◆ AUFGABEN
**1.** Formuliere den Lesetext von „Irgendwann kam sie“ bis „schon selber gestalten.“ neu, wobei „Kassettenrecorder“ durch „Plattenspieler“ ersetzt wird.
**2.** Was war laut Lesetext eine sehr beliebte Abwechslung an Bord?
**3.** Übersetze diesen Satz aus dem Lesetext ins Englische: „Hier wurden aus den Ballen gereinigter Wäschestücke, rechtzeitig die attraktivsten Bekleidungsstücke gesichert.“

◆ LESETEXT
::::

Irgendwann kam sie auf- die Partylaune. Lange war man unterwegs, tagaus- tagein, ob Sonntag oder Feiertag, verrichtete man bei jeder Wetterlage und in jeder Klimazone seine Arbeit. Eingebunden, in eine kleine Welt des Bordlebens, in der das zwangsläufige Zusammenleben auf engstem Raum eine Gemeinschaft bildete. Lange war man von der Familie getrennt und neidvoll dachte man in jungen Jahren manchmal auch an die Altersgenossen an Land, die regelmässig ins Kino, Theater, zum Fussballspiel ins Stadion oder gar in die Disco gehen konnten. Mit Fernsehen war es auch nicht so abwechslungsreich an Bord (Video war noch nicht) und nur der Kassettenrecorder mit Tonkonserve bildete einen (wichtigen) Rahmen zum Feierabend. Wir mussten also unsere Freizeitgestaltung an Bord schon selber gestalten.
Eine sehr beliebte Abwechslung war bei uns der sogenannte Lumpenball, eine Mischung aus Fasching und Kostümfest. In verständlicher Ermangelung nicht vorhandener Kostüme, war schon bei der Ausreise die Putzlappenlast einer der am häufigsten frequentierten Orte potentieller "Ballgäste". Hier wurden aus den Ballen gereinigter Wäschestücke, rechtzeitig die attraktivsten Bekleidungsstücke gesichert. Ein Betrieb wie in einem Theaterfundus. Mit viel Phantasie wurden diese Beutestücke dann im weiteren Verlauf der Reise "veredelt" und dem jeweiligen Körpervolumen angepasst- wollte man doch bei der bevorstehenden Kostümprämierung ein gewichtiges Wort mitreden.

::::

◆ DATENÜBERSICHT
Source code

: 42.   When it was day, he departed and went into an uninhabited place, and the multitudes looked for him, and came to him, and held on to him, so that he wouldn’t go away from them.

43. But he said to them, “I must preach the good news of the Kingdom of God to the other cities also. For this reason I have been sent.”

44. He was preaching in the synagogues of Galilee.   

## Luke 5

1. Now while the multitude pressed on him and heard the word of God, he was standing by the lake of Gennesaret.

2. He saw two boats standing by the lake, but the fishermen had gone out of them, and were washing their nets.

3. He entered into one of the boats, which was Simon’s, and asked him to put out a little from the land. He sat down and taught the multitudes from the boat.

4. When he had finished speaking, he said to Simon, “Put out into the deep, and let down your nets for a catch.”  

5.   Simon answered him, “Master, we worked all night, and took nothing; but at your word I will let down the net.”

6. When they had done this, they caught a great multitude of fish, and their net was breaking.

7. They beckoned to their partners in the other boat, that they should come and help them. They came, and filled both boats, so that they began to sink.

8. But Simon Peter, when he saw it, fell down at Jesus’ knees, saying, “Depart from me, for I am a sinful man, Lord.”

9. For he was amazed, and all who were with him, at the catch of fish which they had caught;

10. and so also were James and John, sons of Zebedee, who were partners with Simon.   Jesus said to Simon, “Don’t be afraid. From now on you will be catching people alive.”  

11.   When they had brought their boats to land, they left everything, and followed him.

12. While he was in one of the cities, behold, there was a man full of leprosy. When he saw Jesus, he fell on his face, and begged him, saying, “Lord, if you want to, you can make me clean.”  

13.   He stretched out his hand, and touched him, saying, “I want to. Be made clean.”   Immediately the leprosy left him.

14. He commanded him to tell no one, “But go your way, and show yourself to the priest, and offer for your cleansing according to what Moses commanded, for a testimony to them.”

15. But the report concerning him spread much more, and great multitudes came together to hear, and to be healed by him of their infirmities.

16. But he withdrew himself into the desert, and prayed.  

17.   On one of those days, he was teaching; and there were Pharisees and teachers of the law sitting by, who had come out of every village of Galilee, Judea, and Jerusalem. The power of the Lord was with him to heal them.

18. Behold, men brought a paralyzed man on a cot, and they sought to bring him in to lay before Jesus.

::::

◆ LÖSUNGEN
**1.**
Irgendwann kam sie auf- die Partylaune. Lange war man unterwegs, tagaus- tagein, ob Sonntag oder Feiertag, verrichtete man bei jeder Wetterlage und in jeder Klimazone seine Arbeit. Eingebunden, in eine kleine Welt des Bordlebens, in der das zwangsläufige Zusammenleben auf engstem Raum eine Gemeinschaft bildete. Lange war man von der Familie getrennt und neidvoll dachte man in jungen Jahren manchmal auch an die Altersgenossen an Land, die regelmässig ins Kino, Theater, zum Fussballspiel ins Stadion oder gar in die Disco gehen konnten. Mit Fernsehen war es auch nicht so abwechslungsreich an Bord (Video war noch nicht) und nur der Plattenspieler mit Tonkonserve bildete einen (wichtigen) Rahmen zum Feierabend. Wir mussten also unsere Freizeitgestaltung an Bord schon selber gestalten.

**2.** Der sogenannte Lumpenball, eine Mischung aus Fasching und Kostümfest.

**3.** Here, the most attractive items of clothing were secured in good time from the bales of cleaned laundry.